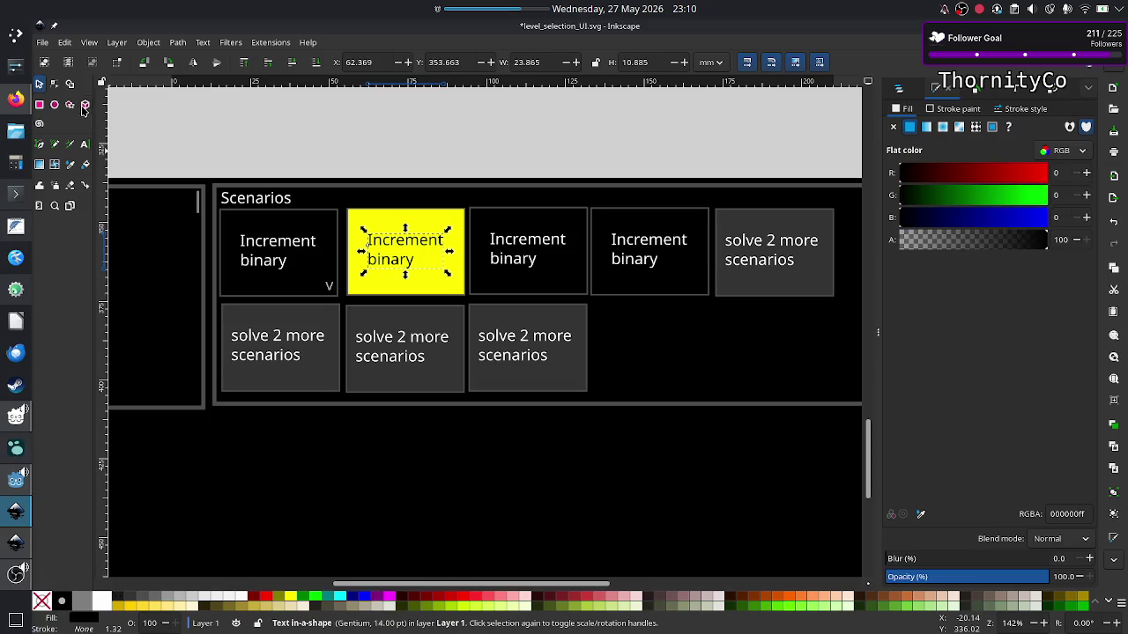
left_click(158, 133)
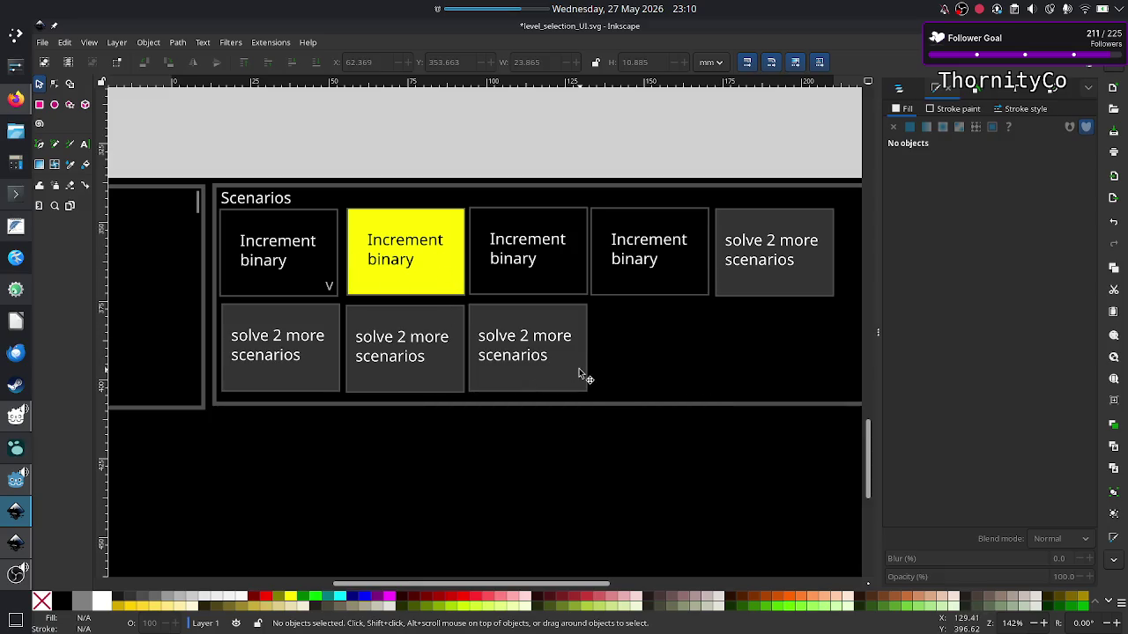
left_click(879, 352)
scroll(440, 352, "down", 2)
scroll(427, 352, "down", 1, "ctrl")
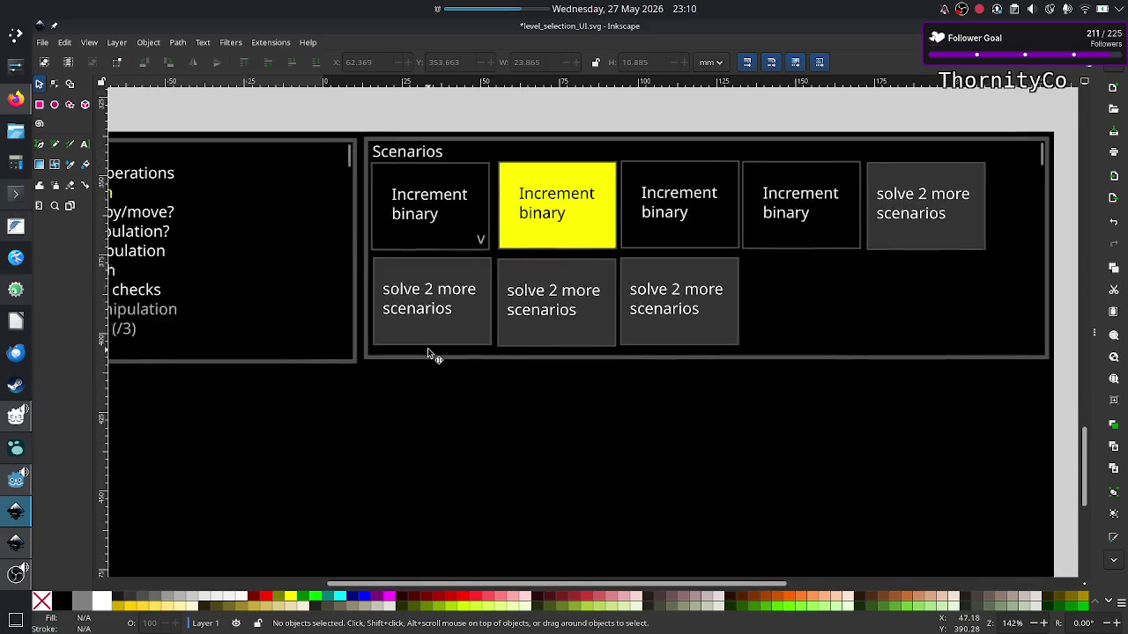
scroll(428, 351, "down", 2, "ctrl")
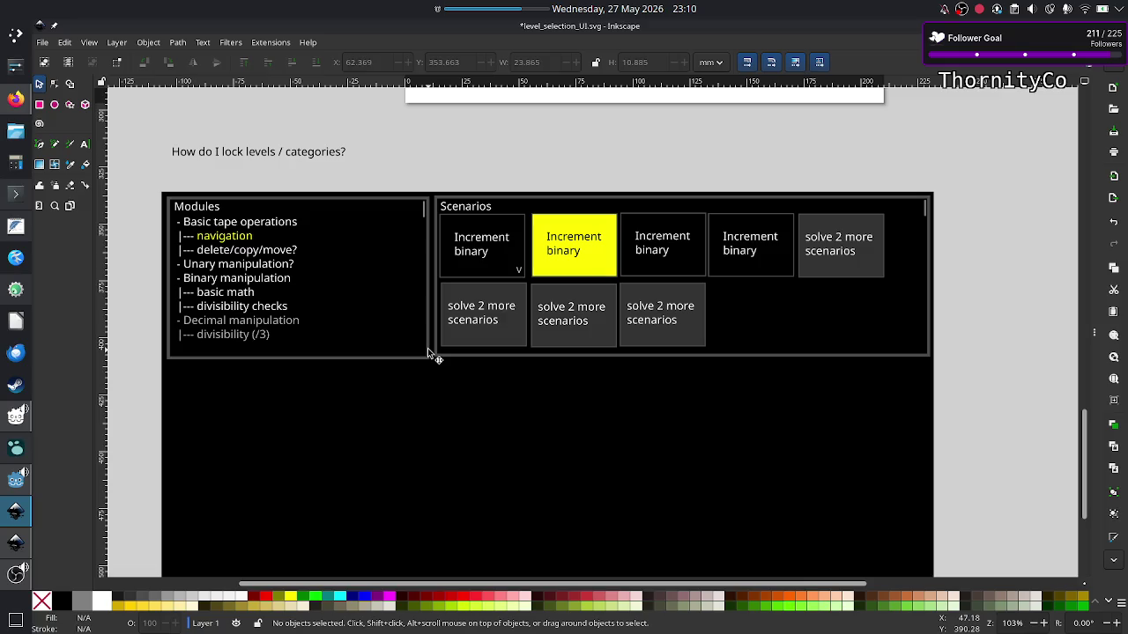
scroll(614, 295, "up", 5)
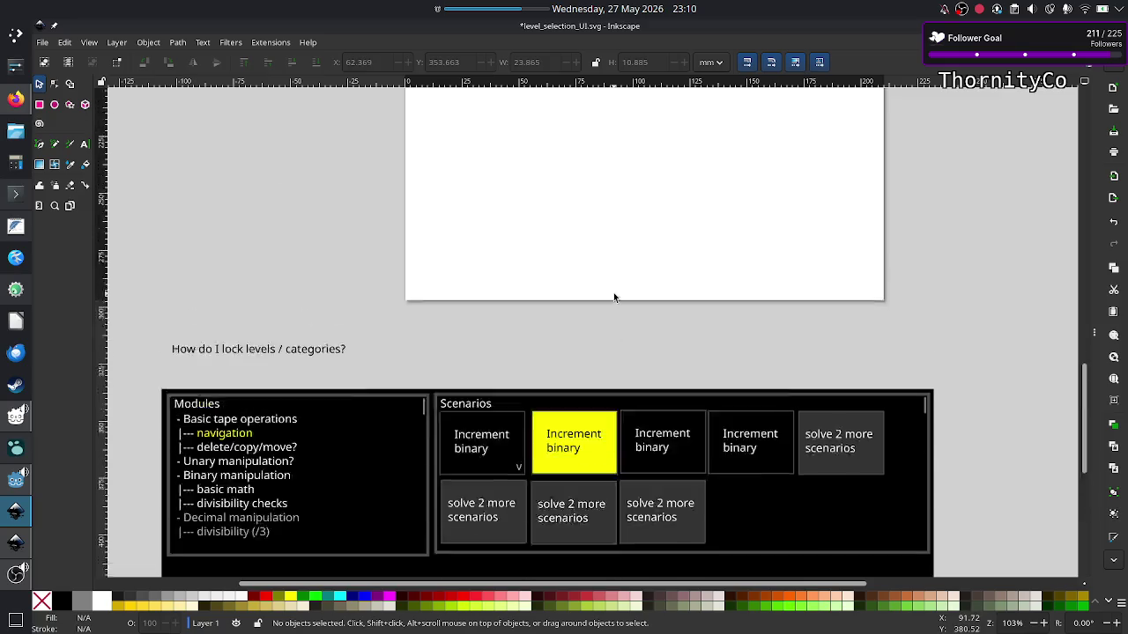
scroll(614, 295, "up", 10)
scroll(614, 295, "up", 5)
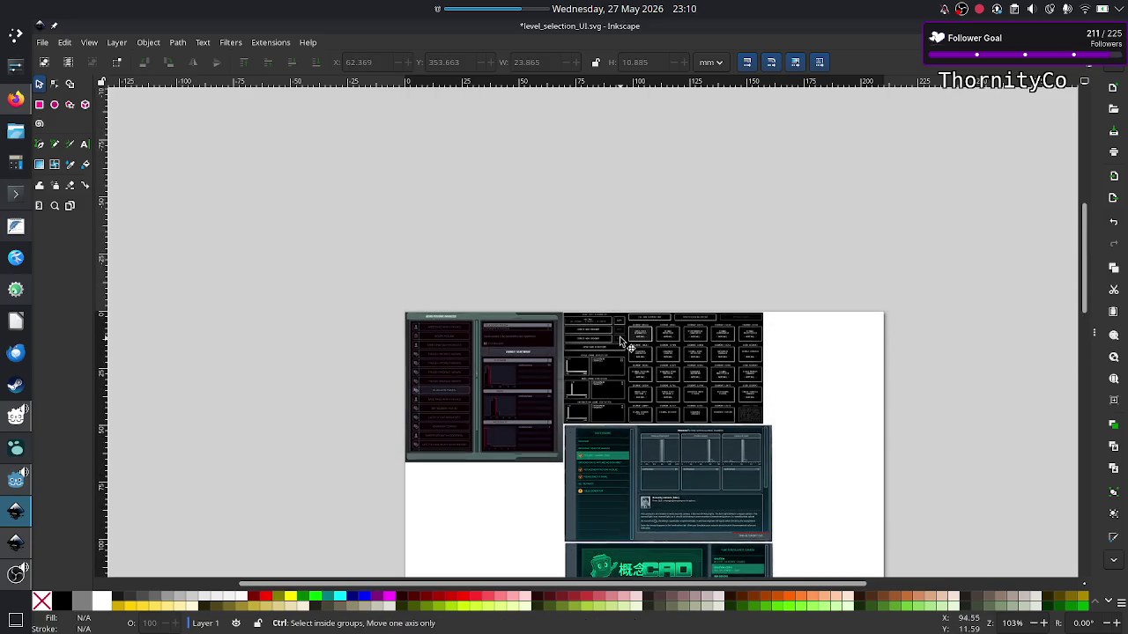
scroll(614, 298, "up", 3)
scroll(616, 326, "up", 2)
scroll(620, 342, "up", 1)
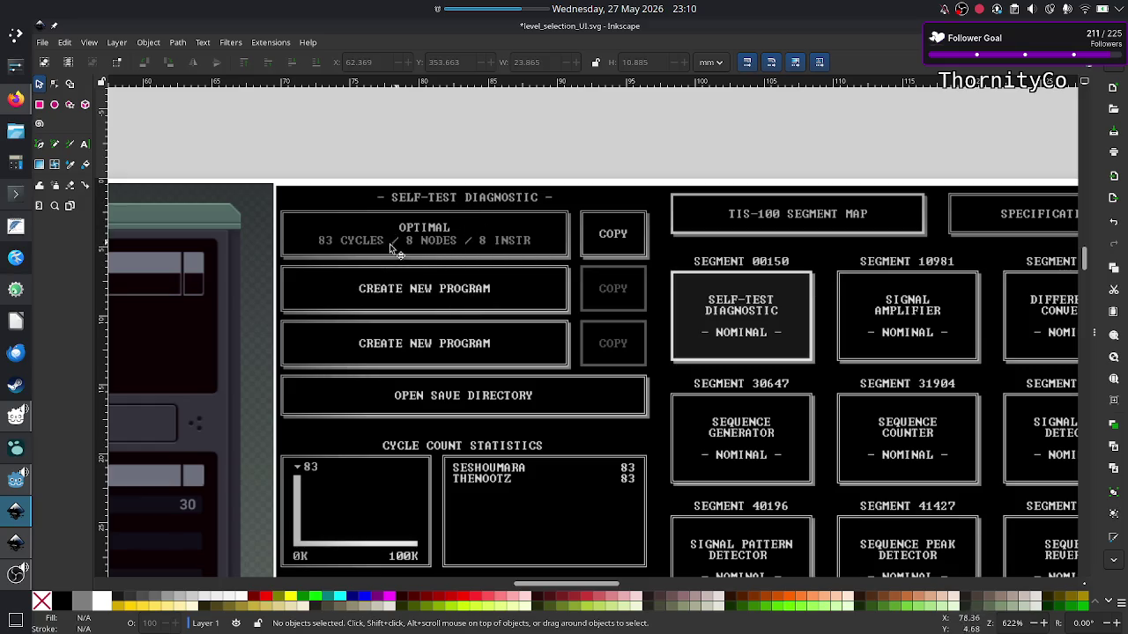
scroll(458, 343, "down", 2)
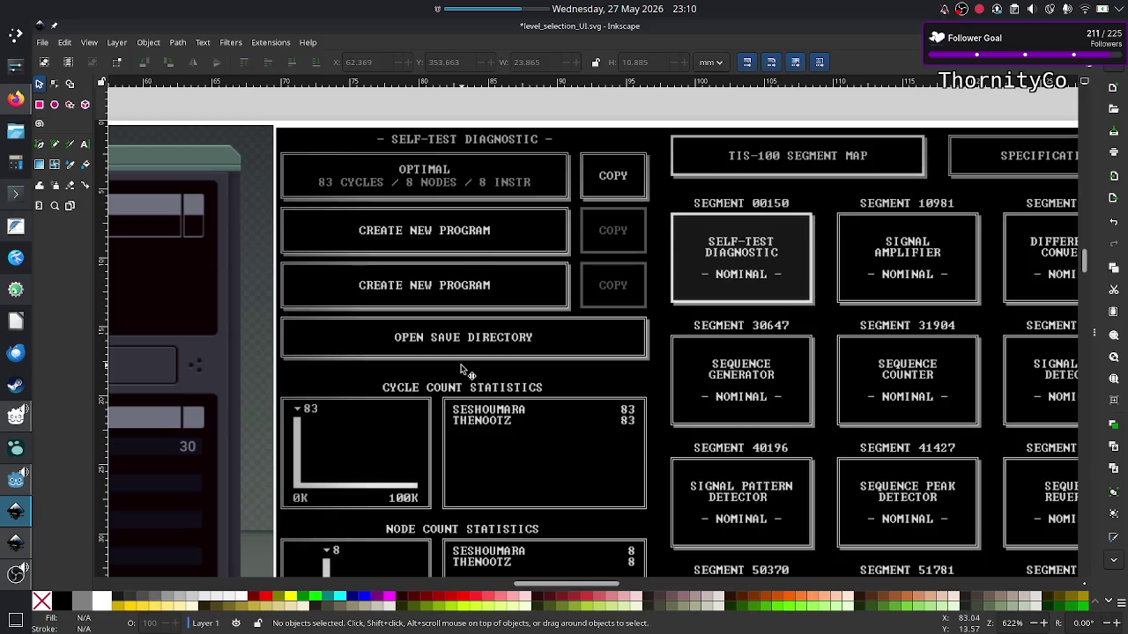
scroll(456, 422, "down", 1)
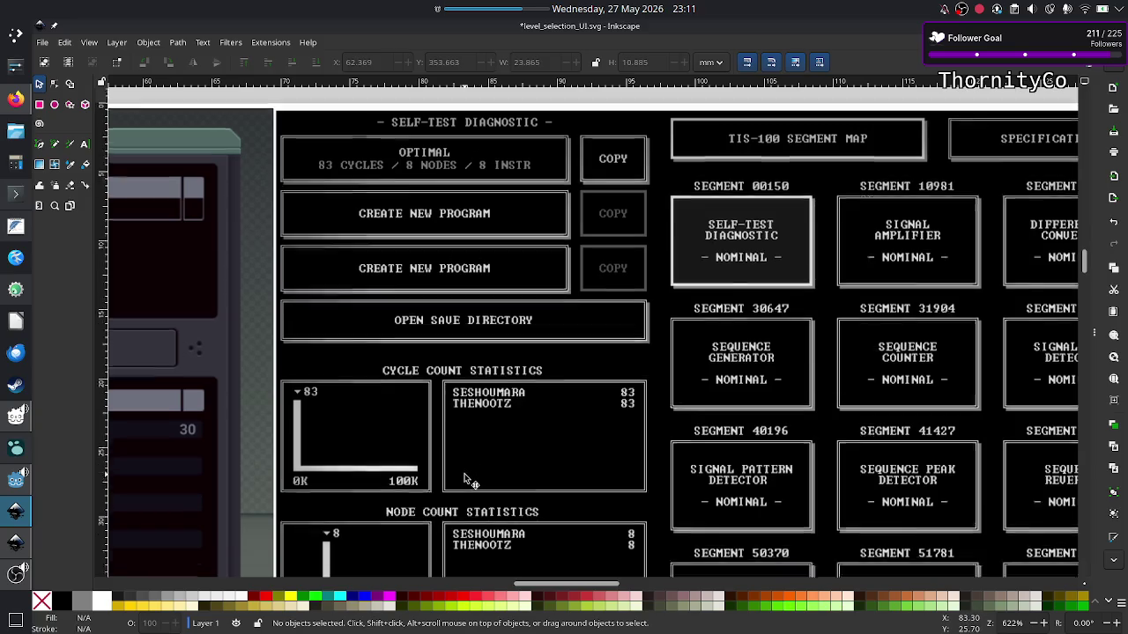
scroll(456, 423, "down", 8)
scroll(462, 458, "up", 8)
scroll(464, 467, "down", 7)
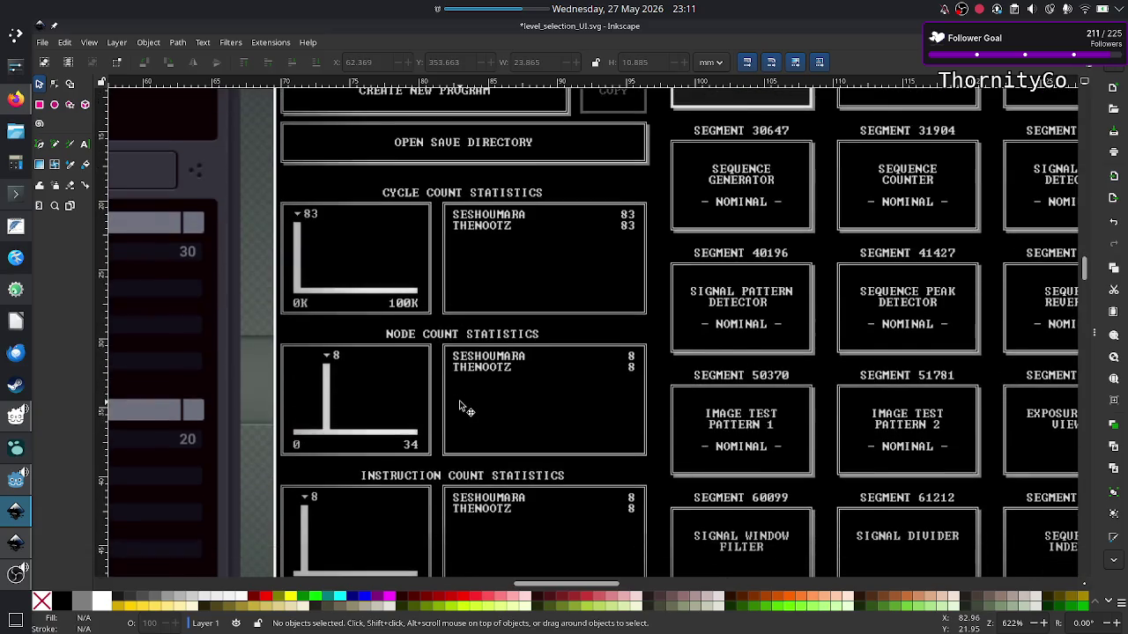
scroll(461, 423, "down", 2)
scroll(459, 405, "down", 1)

++++++++++++++++++++

- [What to work on]: Looking only at the lines of the material above, count those containing "ctrl" and give that number by itself.

- [Completed task]: 2